Part of our disconnect rests in our sense that health care appears free to us. Of course, rationally, we understand perfectly well that nothing in this life is free. As Milton Friedman loved to remind us, "there is no free lunch." Somebody always picks up the bill. For most of us, as intimated above, it is our employers--and then gets passed back on to us indirectly and discretely. But the truth is, and here is the rub, the rising costs are fast-approaching a prohibitively burdensome strata. How much longer can companies continue to shoulder this cost of living as part of our compensation packages? Not forever.

But this also begins to obscure a more important point. It is not just that our employers can no longer afford our health care, because, as we say, the money for health insurance comes in the form of compensation and is part of the overall cost of doing business and is passed back into society and absorbed by all us indirectly. Conceivably, we are getting paid less (and, hopefully, taxed less) because our employers are compensating us with benefits rather than salary. In itself, shifting the burden from the private sector to a one-payer system (national health care) will do nothing to solve the problem.

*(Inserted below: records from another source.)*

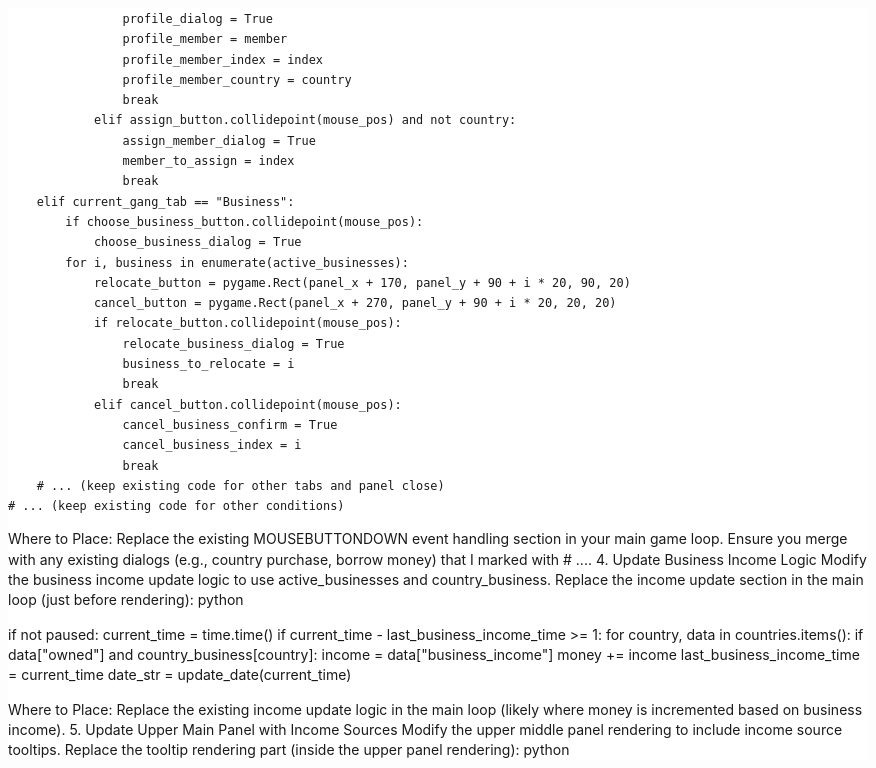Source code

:                     profile_dialog = True
                    profile_member = member
                    profile_member_index = index
                    profile_member_country = country
                    break
                elif assign_button.collidepoint(mouse_pos) and not country:
                    assign_member_dialog = True
                    member_to_assign = index
                    break
        elif current_gang_tab == "Business":
            if choose_business_button.collidepoint(mouse_pos):
                choose_business_dialog = True
            for i, business in enumerate(active_businesses):
                relocate_button = pygame.Rect(panel_x + 170, panel_y + 90 + i * 20, 90, 20)
                cancel_button = pygame.Rect(panel_x + 270, panel_y + 90 + i * 20, 20, 20)
                if relocate_button.collidepoint(mouse_pos):
                    relocate_business_dialog = True
                    business_to_relocate = i
                    break
                elif cancel_button.collidepoint(mouse_pos):
                    cancel_business_confirm = True
                    cancel_business_index = i
                    break
        # ... (keep existing code for other tabs and panel close)
    # ... (keep existing code for other conditions)

Where to Place: Replace the existing MOUSEBUTTONDOWN event handling section in your main game loop. Ensure you merge with any existing dialogs (e.g., country purchase, borrow money) that I marked with # ....
4. Update Business Income Logic
Modify the business income update logic to use active_businesses and country_business. Replace the income update section in the main loop (just before rendering):
python

if not paused:
    current_time = time.time()
    if current_time - last_business_income_time >= 1:
        for country, data in countries.items():
            if data["owned"] and country_business[country]:
                income = data["business_income"]
                money += income
        last_business_income_time = current_time
    date_str = update_date(current_time)

Where to Place: Replace the existing income update logic in the main loop (likely where money is incremented based on business income).
5. Update Upper Main Panel with Income Sources
Modify the upper middle panel rendering to include income source tooltips. Replace the tooltip rendering part (inside the upper panel rendering):
python
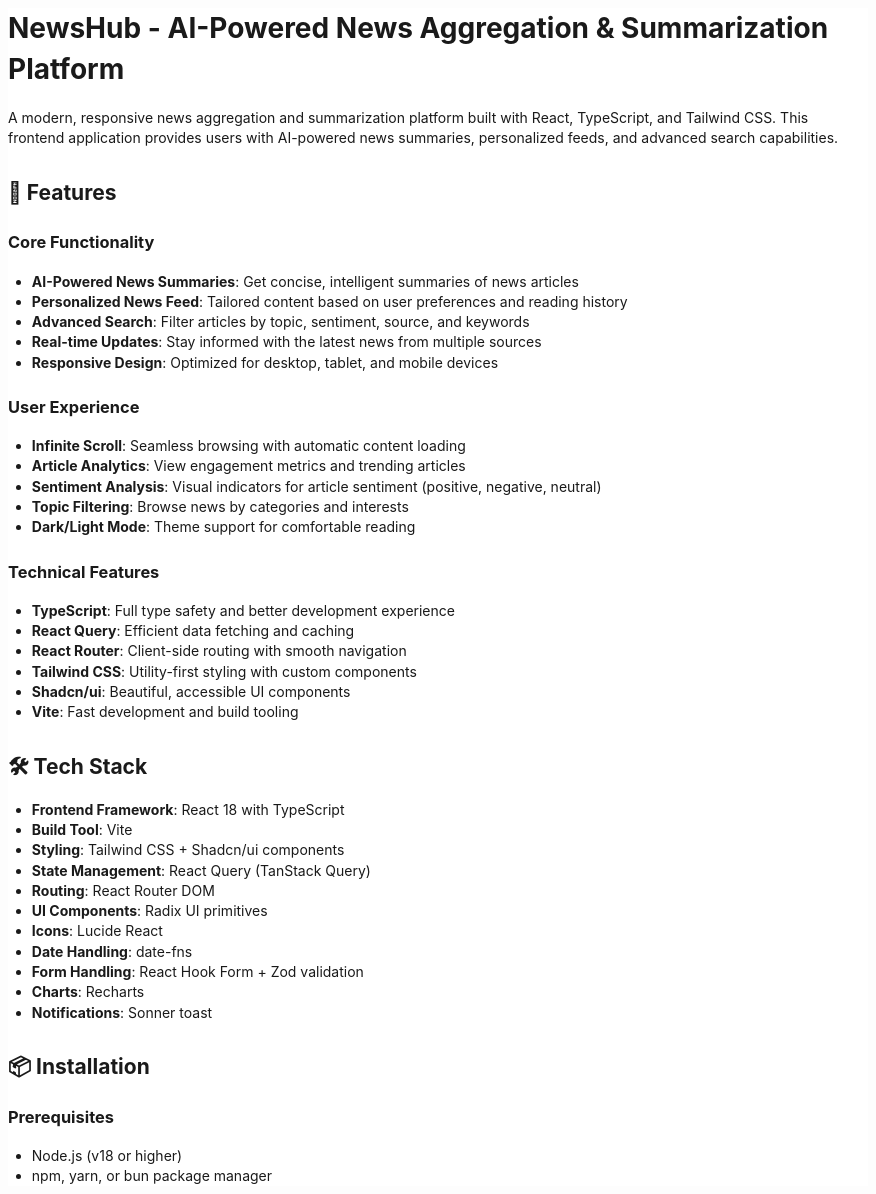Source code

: # NewsHub - AI-Powered News Aggregation & Summarization Platform

A modern, responsive news aggregation and summarization platform built with React, TypeScript, and Tailwind CSS. This frontend application provides users with AI-powered news summaries, personalized feeds, and advanced search capabilities.

## 🚀 Features

### Core Functionality
- **AI-Powered News Summaries**: Get concise, intelligent summaries of news articles
- **Personalized News Feed**: Tailored content based on user preferences and reading history
- **Advanced Search**: Filter articles by topic, sentiment, source, and keywords
- **Real-time Updates**: Stay informed with the latest news from multiple sources
- **Responsive Design**: Optimized for desktop, tablet, and mobile devices

### User Experience
- **Infinite Scroll**: Seamless browsing with automatic content loading
- **Article Analytics**: View engagement metrics and trending articles
- **Sentiment Analysis**: Visual indicators for article sentiment (positive, negative, neutral)
- **Topic Filtering**: Browse news by categories and interests
- **Dark/Light Mode**: Theme support for comfortable reading

### Technical Features
- **TypeScript**: Full type safety and better development experience
- **React Query**: Efficient data fetching and caching
- **React Router**: Client-side routing with smooth navigation
- **Tailwind CSS**: Utility-first styling with custom components
- **Shadcn/ui**: Beautiful, accessible UI components
- **Vite**: Fast development and build tooling

## 🛠️ Tech Stack

- **Frontend Framework**: React 18 with TypeScript
- **Build Tool**: Vite
- **Styling**: Tailwind CSS + Shadcn/ui components
- **State Management**: React Query (TanStack Query)
- **Routing**: React Router DOM
- **UI Components**: Radix UI primitives
- **Icons**: Lucide React
- **Date Handling**: date-fns
- **Form Handling**: React Hook Form + Zod validation
- **Charts**: Recharts
- **Notifications**: Sonner toast

## 📦 Installation

### Prerequisites
- Node.js (v18 or higher)
- npm, yarn, or bun package manager
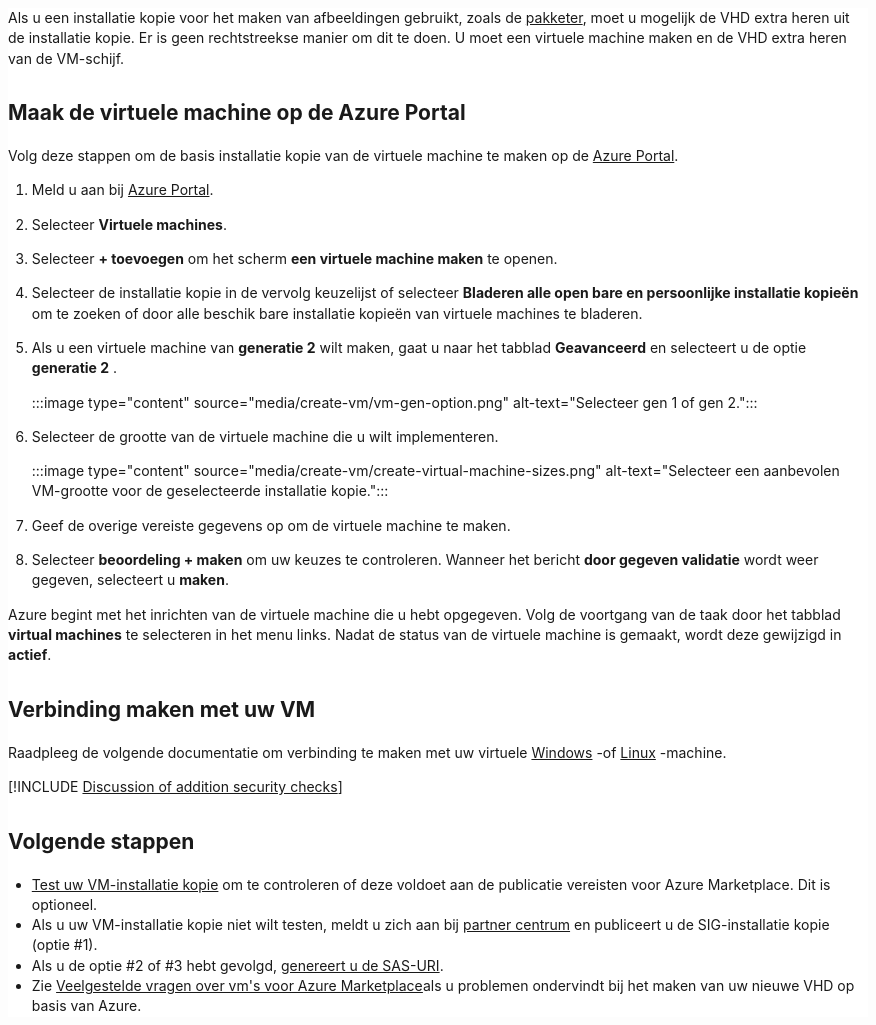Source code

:Als u een installatie kopie voor het maken van afbeeldingen gebruikt, zoals de [pakketer](https://www.packer.io/), moet u mogelijk de VHD extra heren uit de installatie kopie. Er is geen rechtstreekse manier om dit te doen. U moet een virtuele machine maken en de VHD extra heren van de VM-schijf.

## <a name="create-the-vm-on-the-azure-portal"></a>Maak de virtuele machine op de Azure Portal

Volg deze stappen om de basis installatie kopie van de virtuele machine te maken op de [Azure Portal](https://ms.portal.azure.com/).

1. Meld u aan bij [Azure Portal](https://ms.portal.azure.com/).
2. Selecteer **Virtuele machines**.
3. Selecteer **+ toevoegen** om het scherm **een virtuele machine maken** te openen.
4. Selecteer de installatie kopie in de vervolg keuzelijst of selecteer **Bladeren alle open bare en persoonlijke installatie kopieën** om te zoeken of door alle beschik bare installatie kopieën van virtuele machines te bladeren.
5. Als u een virtuele machine van **generatie 2** wilt maken, gaat u naar het tabblad **Geavanceerd** en selecteert u de optie **generatie 2** .

    :::image type="content" source="media/create-vm/vm-gen-option.png" alt-text="Selecteer gen 1 of gen 2.":::

6. Selecteer de grootte van de virtuele machine die u wilt implementeren.

    :::image type="content" source="media/create-vm/create-virtual-machine-sizes.png" alt-text="Selecteer een aanbevolen VM-grootte voor de geselecteerde installatie kopie.":::

7. Geef de overige vereiste gegevens op om de virtuele machine te maken.
8. Selecteer **beoordeling + maken** om uw keuzes te controleren. Wanneer het bericht **door gegeven validatie** wordt weer gegeven, selecteert u **maken**.

Azure begint met het inrichten van de virtuele machine die u hebt opgegeven. Volg de voortgang van de taak door het tabblad **virtual machines** te selecteren in het menu links. Nadat de status van de virtuele machine is gemaakt, wordt deze gewijzigd in **actief**.

## <a name="connect-to-your-vm"></a>Verbinding maken met uw VM

Raadpleeg de volgende documentatie om verbinding te maken met uw virtuele [Windows](../virtual-machines/windows/connect-logon.md) -of [Linux](../virtual-machines/linux/ssh-from-windows.md#connect-to-your-vm) -machine.

[!INCLUDE [Discussion of addition security checks](includes/size-connect-generalize.md)]

## <a name="next-steps"></a>Volgende stappen

- [Test uw VM-installatie kopie](azure-vm-image-test.md) om te controleren of deze voldoet aan de publicatie vereisten voor Azure Marketplace. Dit is optioneel.
- Als u uw VM-installatie kopie niet wilt testen, meldt u zich aan bij [partner centrum](https://partner.microsoft.com/) en publiceert u de SIG-installatie kopie (optie #1).
- Als u de optie #2 of #3 hebt gevolgd, [genereert u de SAS-URI](azure-vm-get-sas-uri.md).
- Zie [Veelgestelde vragen over vm's voor Azure Marketplace](azure-vm-create-faq.md)als u problemen ondervindt bij het maken van uw nieuwe VHD op basis van Azure.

To repeat, the fundamental problem rests in the UNSUSTAINABLE rising costs. As a society, we CANNOT afford to pay for health care through government agency anymore than we can afford our current system of health care as an employee benefit.

The obvious solution is cost control, which means rationing care, which means the Golden Age of carte blanche health care is concluding.

How we get there remains undetermined, but the ultimate destination is certain.

The Party is Over, and the time has arrived to pay the piper. We are not going to like it, but we better get ready for it nevertheless.